Josefina Turner movió afirmativamente la cabeza. Melchett vio confirmada su opinión de que la joven no experimentaba gran dolor. Estaba impresionada y angustiada; pero nada más. Habló sin dificultad:
—Se llamaba Rubi Keene... Ése era su nombre de guerra, claro está. El verdadero era Rosita Legge. Su madre era prima hermana de la mía. La he conocido toda la vida; pero no demasiado bien, si comprende lo que quiero decir... Tengo muchos primos, unos en el comercio, otros en el teatro... Rubi se estaba preparando para ser bailarina. Tuvo algunos contratos buenos el año pasado en pantomimas y todo eso. No con compañías de primera, pero si con compañías buenas de provincias. Desde entonces ha estado contratada como una de las parejas de baile en el
Palais de la Danse
, en Bixwell, del Sur de Londres. Es un sitio decente y cuidaban mucho de la muchacha; pero no se gana gran cosa.
Hizo una pausa. El coronel Melchett movió afirmativamente la cabeza.

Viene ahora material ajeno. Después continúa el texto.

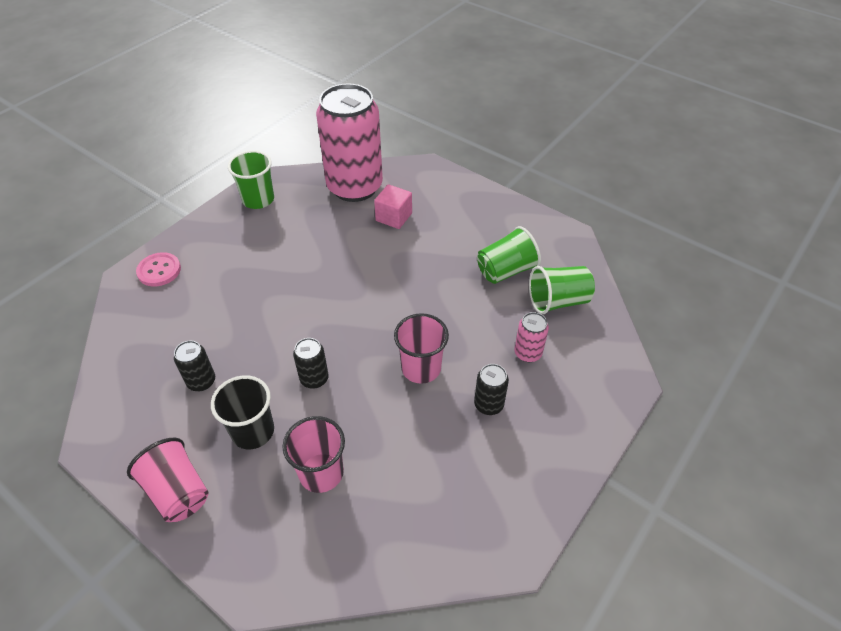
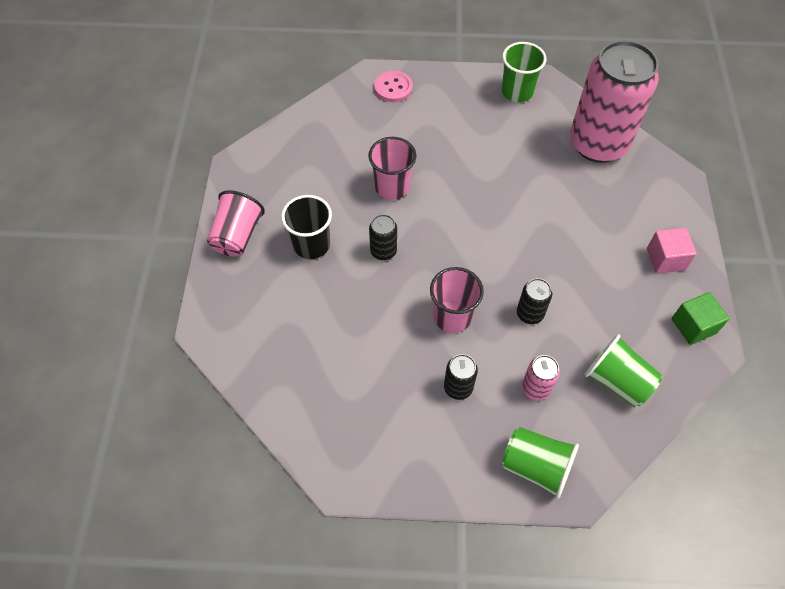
camera: 55 degrees right, 10 degrees up
black can [174,340,215,391] -> black can moved to [517,278,552,324]
pink cup [283,416,345,493] -> pink cup moved to [368,137,416,200]
pink cube [374,184,412,229] -> pink cube moved to [647,228,697,274]
green cup [477,226,541,284] -> green cup moved to [502,427,579,499]
none -> green cube [672,292,730,345]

—Y ahora —prosiguió Josefina— entro yo. He dirigido el baile y el
bridge
en el Majestic de Danemouth durante tres años. Es una buena plaza, bien pagada y agradable de desempeñar. Se encarga una de la clientela en cuanto entra... La estudia una, claro está, y adivina sus aficiones. A algunos les gusta que los dejen en paz y otros se sienten muy solos y quieren divertirse. Intenta una reunir a la gente adecuada para organizar partidas de
bridge
y todo eso... y se encarga de que los jóvenes bailen. Se requiere algo de tacto y de experiencia.
Melchett volvió a asentir con un gesto. Opinaba que aquella muchacha sabría desempeñar muy bien su cargo. Tenía modales agradables y amistosos y era perspicaz sin llegar a ser intelectual de una manera absoluta.

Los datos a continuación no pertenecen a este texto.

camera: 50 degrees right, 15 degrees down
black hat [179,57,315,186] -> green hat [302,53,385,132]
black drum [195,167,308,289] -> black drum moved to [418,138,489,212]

—Aparte de eso —continuó Josita—, hago un par de bailes de exhibición todas las noches con Raimundo. Raimundo Starr... el jugador de tenis profesional, y bailarín profesional también. Bueno, pues da la casualidad de que este verano resbalé sobre una roca cuando me bañaba un día y me torcí un tobillo.
Melchett había observado ya que cojeaba levemente.
—Claro está, eso puso fin al baile para mi durante una temporada, lo que resultaba un poco engorroso. No quería que el hotel buscase a otra que ocupara mi lugar. Siempre existe el peligro —durante unos momentos los ojos azules aceraron su mirada; era la hembra luchando por la existencia—, de que le estropeen a una la combinación, como comprenderá. Conque me acordé de Rubi v propuse a la gerencia que se la hiciera ir a ella. Yo seguiría encargándome de recibir a la clientela, organizar las partidas de cartas y todo eso. Rubi se cuidaría del baile nada más. Quería conservarlo todo dentro de la familia, ¿comprende?
Melchett aseguró que comprendía.
—Bueno, pues se mostraron conformes; conque telegrafié a Rubi y ella bajó. Era una oportunidad para ella. De más categoría que todo lo que había hecho antes. Eso fue hace cosa de un mes.